Comfrey (Symphytum officinale) is a new plant to our small farm, but I think it is a fantastic addition.
Comfrey is a dynamic nutrient accumulator. It’s ten-foot tap roots will bring up nutrients and minerals that are deep in the earth and missing from the top soil. It’s huge leaves can be cut back several times a season and just laid around to fertilize the area. They add a huge volume of biomass with those big leaves.
I planted a ring of comfrey around a sickly apple tree to help nourish it. I want to propagate more to put throughout my small orchard.

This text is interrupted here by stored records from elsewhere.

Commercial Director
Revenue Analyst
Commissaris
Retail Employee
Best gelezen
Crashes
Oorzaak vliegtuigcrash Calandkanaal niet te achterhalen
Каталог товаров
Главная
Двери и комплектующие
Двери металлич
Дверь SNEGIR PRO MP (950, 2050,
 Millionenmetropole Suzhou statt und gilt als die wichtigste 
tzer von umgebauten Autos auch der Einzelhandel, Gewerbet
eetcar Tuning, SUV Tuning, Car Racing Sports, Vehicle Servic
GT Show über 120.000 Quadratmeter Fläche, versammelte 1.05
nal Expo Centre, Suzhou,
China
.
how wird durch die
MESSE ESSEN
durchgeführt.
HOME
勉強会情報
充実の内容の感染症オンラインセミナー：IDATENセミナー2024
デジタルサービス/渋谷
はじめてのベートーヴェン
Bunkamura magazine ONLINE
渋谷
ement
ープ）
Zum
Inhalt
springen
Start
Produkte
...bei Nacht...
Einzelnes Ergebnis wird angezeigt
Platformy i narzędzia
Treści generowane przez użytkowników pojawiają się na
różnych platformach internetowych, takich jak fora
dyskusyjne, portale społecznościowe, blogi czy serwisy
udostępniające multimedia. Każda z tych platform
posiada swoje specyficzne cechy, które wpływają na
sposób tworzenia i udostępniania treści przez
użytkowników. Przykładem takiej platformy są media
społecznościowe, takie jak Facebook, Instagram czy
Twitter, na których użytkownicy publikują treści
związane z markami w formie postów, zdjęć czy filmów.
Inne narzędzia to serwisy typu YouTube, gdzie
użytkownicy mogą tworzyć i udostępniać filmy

Another use for comfrey is to make a “tea”. Put cut leaves in a bucket with water and ferment for a few weeks, stirring periodically. They say it really stinks but the black liquid makes a powerful nitrogen and mineral drench for plants and can also be used for direct foliar feeding.
Not only is comfrey good for the garden, but it is purported to be a wonder plant for people too. It contains a specific ingredient (allantoin) that promotes faster cell division, creating a wonderful healing plant. Another name for it is “knitbone”. It is supposed to speed healing of sprains and breaks, bruises and scrapes when applied directly. (Note: it should not be used for deep cuts because it may cause the surface skin to heal over before the inside is healed, leading to infection.) Anecdotally it is said to help with osteoarthritis and headaches.
Comfrey has also been used for centuries as an internal medicine. The safety of consuming it is very controversial, so I won’t cover it here.
So I decided to make a salve to experiment with its wound-healing abilities. First I made a comfrey oil:
Cut fresh dry leaves and let them wilt in a warm place for a day (excess water may make the oil go rancid). Chop it up and submerge it in extra virgin olive oil for up to six weeks. I drained the oil a few times and added fresh leaves to the same oil throughout the process.
You can use the oil as is. I did a few times for headaches. It relieves superficial headache pain instantly. The deeper throbbing takes longer. It also leaves the skin very soft. But it is oily of course and messy to work with. So I took it another step and converted it to a salve:
Put a cup of a comfrey oil and an ounce of beeswax in a double boiler. Stir till the beeswax has completely melted. I also added 3 capsules worth of vitamin E as a preservative. Remove from heat and let sit just a bit. Then pour still hot into the final containers. It hardens to a semi-solid within an hour.
The consistency now is much nicer to work with, plus the benefits of beeswax (moisturizer, anti-bacterial) have been added in.
Propagation: Regular comfrey is a very invasive plant. For this reason sterile varieties have been created. That’s what I have. The seeds are sterile but it can still be easily propagated through root division. This spring I planted 12 little, one-inch chunks of root that I purchased and got 11 beautiful plants. When they go dormant this fall, I can dig one up and make many new plants from its roots.